Blues Harp is a 1998 Japanese yakuza film directed by Takashi Miike.

==Plot summary==
Ambitious yakuza Kenji of the Hanamura gang befriends harmonica-playing bartender Chuji, who also works as a part-time drug-dealer for the opposing Okada gang. Kenji is sleeping with Reiko, the wife of the boss Yukichi Hanamura, and pays a man to forge a will naming Kenji as Yukichi's sole heir. He then makes a deal with Kojima of the Okada gang whereby Kojima will have Yukichi Hanamura killed and then Kenji will have Okada killed in retaliation, thereby allowing Kenji and Kojima to rise to the head of their respective gangs. Tokiko tells Chuji that she is pregnant with his child and a scout from City Records named Mr. Sugiyama offers to sign Chuji. Kenji's bodyguard Kaneko, jealous of Kenji's friendship with Chuji, suggests to the Okadas that they should send the expendable Chuji to kill Yukichi Hanamura and ultimately be shot by a waiting sniper. Reiko replaces Hanamura's will with the forgery and Kojima offers to let Chuji stop dealing drugs and become a professional musician if he kills Hanamura. Kaneko confesses to Kenji that he suggested Chuji to the Okadas so Kaneko rushes to the hotel where Hanamura meets his mistress and is accidentally almost shot by Chuji. Hanamura and his men kill Kojima and shoot at Kenji and Chuji as they are escaping back to the club for Chuji's stage performance for the record executives.
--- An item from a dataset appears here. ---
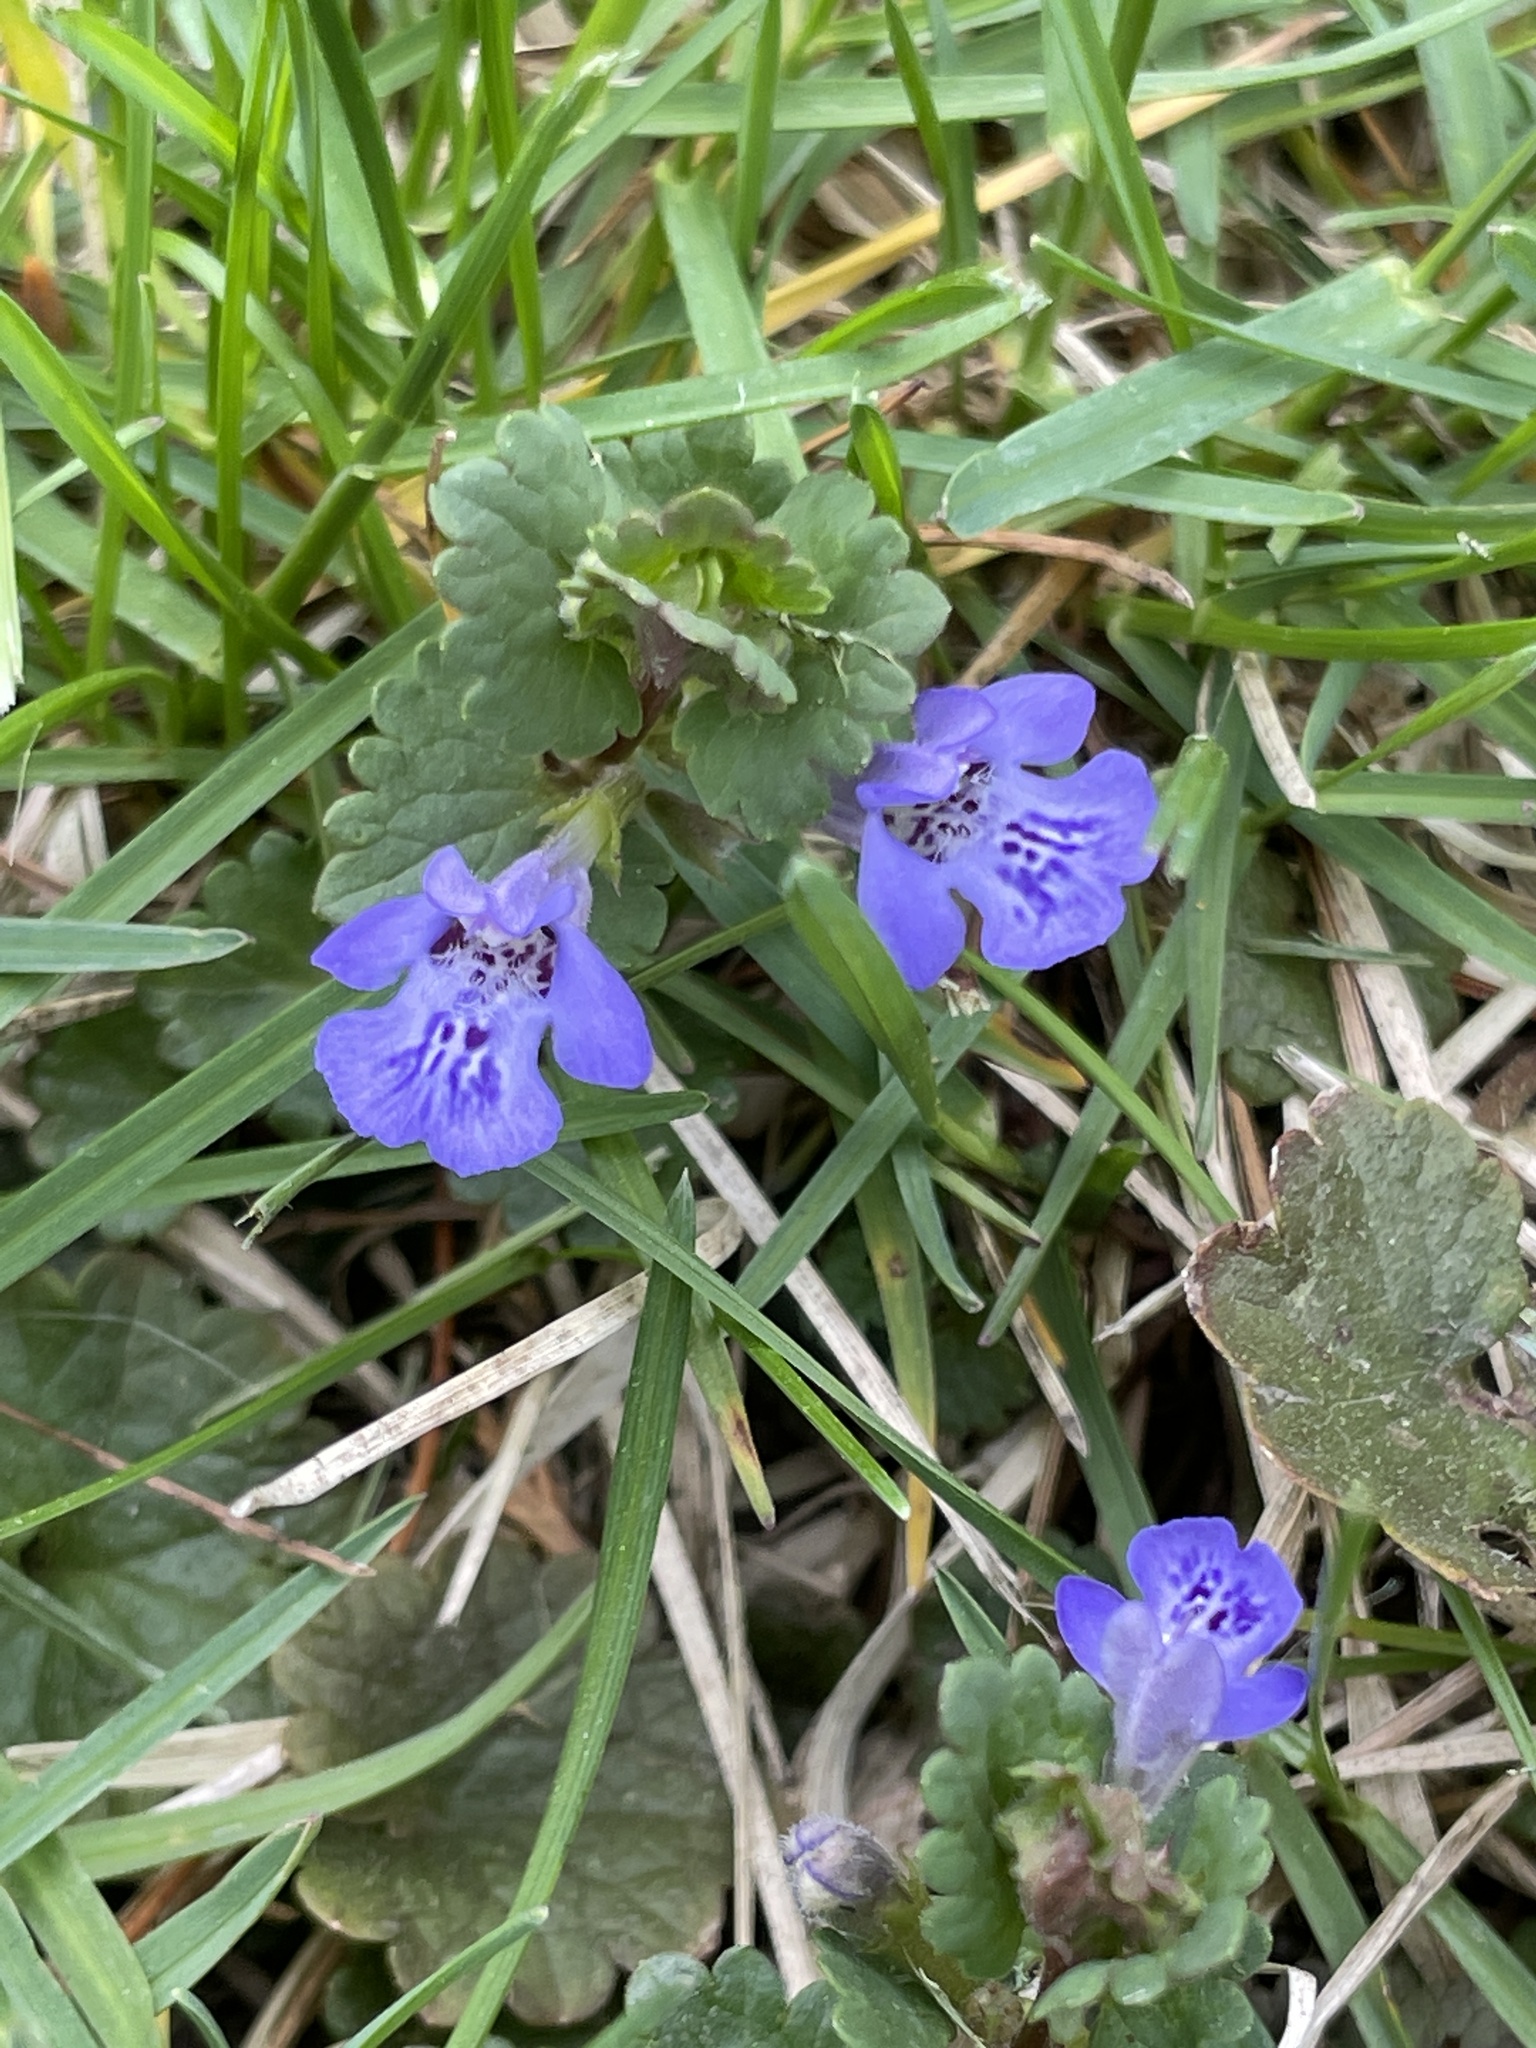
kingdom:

Hanamura's men arrive and kill Kenji, then enter the club to get Chuji.

==Cast==
- Mickey Curtis
- Daisuke Iijima as Yukichi Hanamura
- Hiroyuki Ikeuchi as Chuji Yonashiro
- Akira Ishige
- Huntley Nicholas as Chuji's black father
- Atsushi Okuno
- Saori Sekino as Tokiko
- Bob Suzuki
- Seiichi Tanabe as Kenji Shindo

==Other credits==
- Production Design: Akira Ishige
- Assistant Director: Bunmei Katô
- Sound Department: Yukiya Sato - sound

==Reception==
In his 2005 book Outlaw Masters of Japanese Film, author Chris Desjardins writes, "A truly great picture, Blues Harp remains one of Miike's finest, a perfectly realized and emotionally affecting movie."